First, we’ll save the number of decision variables we have:

data['num_vars'] = (w@A).shape[0]

Then we’ll stack all of our constraint coefficients into a single numpy array:

data['constraint_coeffs'] = np.vstack((
    w.T@A,
    A,
    B
))

and we’ll do the same with our constraint bounds:

data['bounds'] = np.hstack((
    20,
    Ones_365,
    Ones_T,
))

Next, we save the total number of constraints we have in our problem:

data['num_constraints'] = 1 + len(Ones_365) + len(Ones_T)

and our objective coefficients:

data['obj_coeffs'] = w.T@A

We’ll reference this data dictionary when setting up and solving the problem with ORTools below.

Solving the problem

In Part 1 of this series, we noted that our problem is a Integer Program. We need an Interger Program solver.  In Google ORTools, this is SCIP so we initialize our solver object to use the SCIP solver:

solver = pywraplp.Solver.CreateSolver('SCIP')

Next, we register all of our decision variables, which each can be 0 or 1, with the solver:

x = {}
for j in range(data['num_vars']):
    x[j] = solver.IntVar(0, 1, 'x[%i]' % j)
print('Number of variables =', solver.NumVariables())

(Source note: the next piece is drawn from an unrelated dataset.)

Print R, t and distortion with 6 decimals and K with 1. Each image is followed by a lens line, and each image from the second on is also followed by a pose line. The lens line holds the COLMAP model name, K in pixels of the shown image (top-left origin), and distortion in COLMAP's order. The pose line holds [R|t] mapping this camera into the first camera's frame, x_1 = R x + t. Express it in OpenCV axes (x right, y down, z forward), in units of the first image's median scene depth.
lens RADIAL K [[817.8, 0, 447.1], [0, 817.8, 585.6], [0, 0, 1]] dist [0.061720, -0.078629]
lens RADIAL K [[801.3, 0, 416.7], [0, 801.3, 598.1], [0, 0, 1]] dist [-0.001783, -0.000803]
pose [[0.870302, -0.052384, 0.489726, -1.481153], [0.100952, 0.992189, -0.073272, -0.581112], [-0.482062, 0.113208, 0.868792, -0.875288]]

Then we register our constraints.  We loop over the number of constraints we have, and for each constraint, we set the bounds with solver.RowConstraint().  Then we loop over all the decision variables to tie a constraint coefficient to them for our given constraint in the higher loop with constraint.SetCoefficient():

for i in range(data['num_constraints']):
    constraint = solver.RowConstraint(0, data['bounds'][i], '')
    for j in range(data['num_vars']):
        constraint.SetCoefficient(x[j], data['constraint_coeffs'][i][j])
print('Number of constraints =', solver.NumConstraints())

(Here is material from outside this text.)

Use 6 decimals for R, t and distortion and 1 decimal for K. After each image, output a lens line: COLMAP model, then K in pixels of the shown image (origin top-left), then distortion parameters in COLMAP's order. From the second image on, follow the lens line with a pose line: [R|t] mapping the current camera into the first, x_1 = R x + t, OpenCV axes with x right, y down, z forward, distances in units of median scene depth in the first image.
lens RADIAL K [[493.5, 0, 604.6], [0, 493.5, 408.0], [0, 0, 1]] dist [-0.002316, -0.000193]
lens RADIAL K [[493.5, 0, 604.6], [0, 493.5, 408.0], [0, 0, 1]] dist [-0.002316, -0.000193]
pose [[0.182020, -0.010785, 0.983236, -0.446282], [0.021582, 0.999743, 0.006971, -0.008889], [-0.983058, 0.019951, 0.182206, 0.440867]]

Finally before solving, we define our coefficients for our objective function with objective.SetCoefficient().  This essentially ties a value coefficient to each of our decision variables similarly to what we did with the constraints.  We also set the objective to maximize with objective.SetMaximization(), meaning a higher objective function value is better:

objective = solver.Objective()
for j in range(data['num_vars']):
    objective.SetCoefficient(x[j], data['obj_coeffs'][j])
objective.SetMaximization()

Now we solve:

status = solver.Solve()

Of course, we want to know what the recommended trips we should take are.  Below, we extract the trips that were chosen by the solver:

if status == pywraplp.Solver.OPTIMAL:
    print('Objective value =', solver.Objective().Value(), 'Vacation Days')
    sol_ind = []
    for j in range(data['num_vars']):
        if x[j].solution_value() > 0:
            sol_ind.append(j)
            print(x[j].name(), ' = ', x[j].solution_value(), tripsDF.iloc[j]['itinerary_name'])
    print()
    print('Problem solved in %f milliseconds' % solver.wall_time())
    print('Problem solved in %d iterations' % solver.iterations())
    print('Problem solved in %d branch-and-bound nodes' % solver.nodes())
else:
    print('The problem does not have an optimal solution.')

Reflecting

So what answer did we get? What trips will we take? The solution to the optimization problem defined above is the following:

Objective value = 20.0 Vacation Days
x[126]  =  1.0 Bangkok to Kuta: Summits & Sunsets in Malaysia, Asia - G Adventures

Problem solved in 4158.000000 milliseconds
Problem solved in 0 iterations
Problem solved in 1 branch-and-bound nodes

So we see that we do use up all of our PTO days, but it only recommends one trip (at least with the version of ORTools that I have… there may not be a unique optimal answer). The Bangkok to Kuta trip from G Adventures lasts 29 days. We use all our PTO days on one trip and we’ll be gone on that trip for nearly a month. Is that OK for a recommendation? If not, this is an indicator that something is missing. Either we should add more constraints to better reflect what we don’t want or choose our objective function to better reflect what we do want. This sort of build-test-reflect cycle drives us to better results.